(Web page edit records)
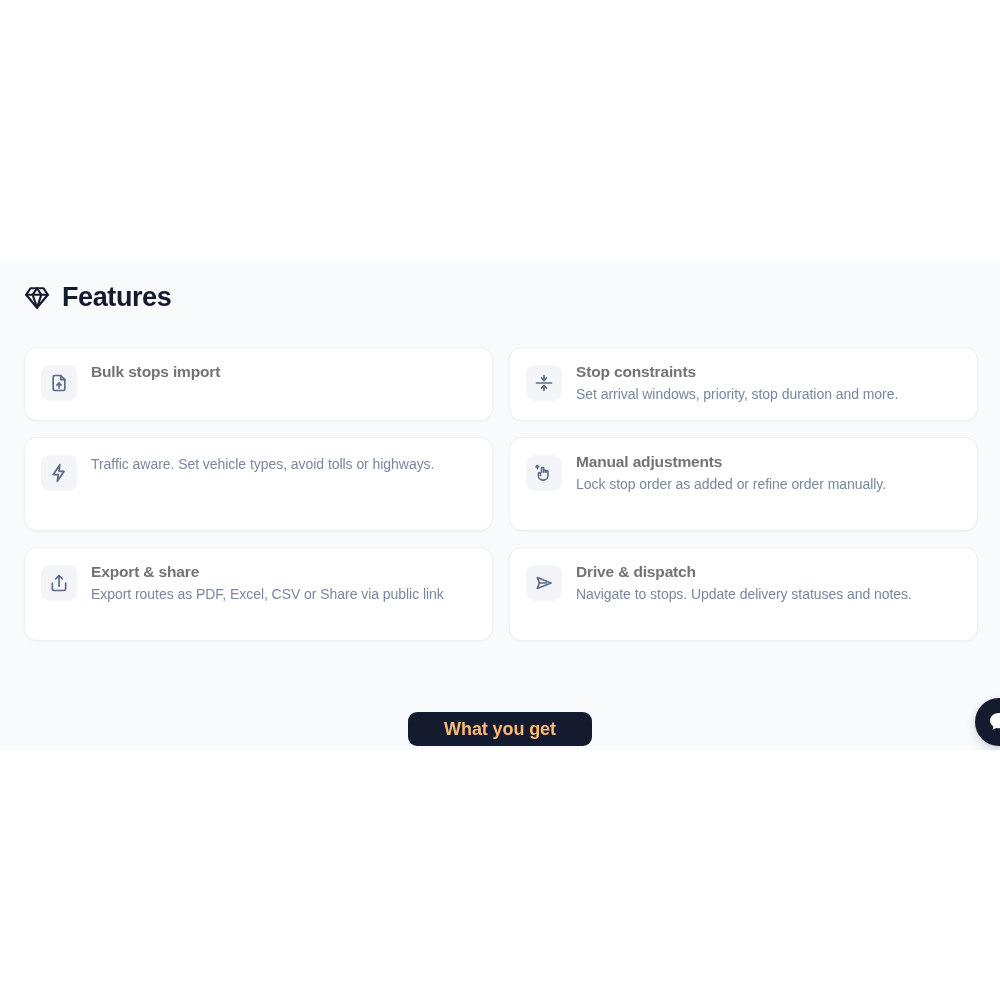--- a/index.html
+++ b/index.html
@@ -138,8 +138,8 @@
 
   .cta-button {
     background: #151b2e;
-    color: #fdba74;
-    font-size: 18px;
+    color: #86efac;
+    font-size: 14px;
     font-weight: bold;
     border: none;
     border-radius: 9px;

> _YOUR TASK_:
Could you restate the entries word for word, skipping any pictures?

> _RESPONSE FOR THIS EXERCISE_:
--- a/index.html
+++ b/index.html
@@ -138,8 +138,8 @@
 
   .cta-button {
     background: #151b2e;
-    color: #fdba74;
-    font-size: 18px;
+    color: #86efac;
+    font-size: 14px;
     font-weight: bold;
     border: none;
     border-radius: 9px;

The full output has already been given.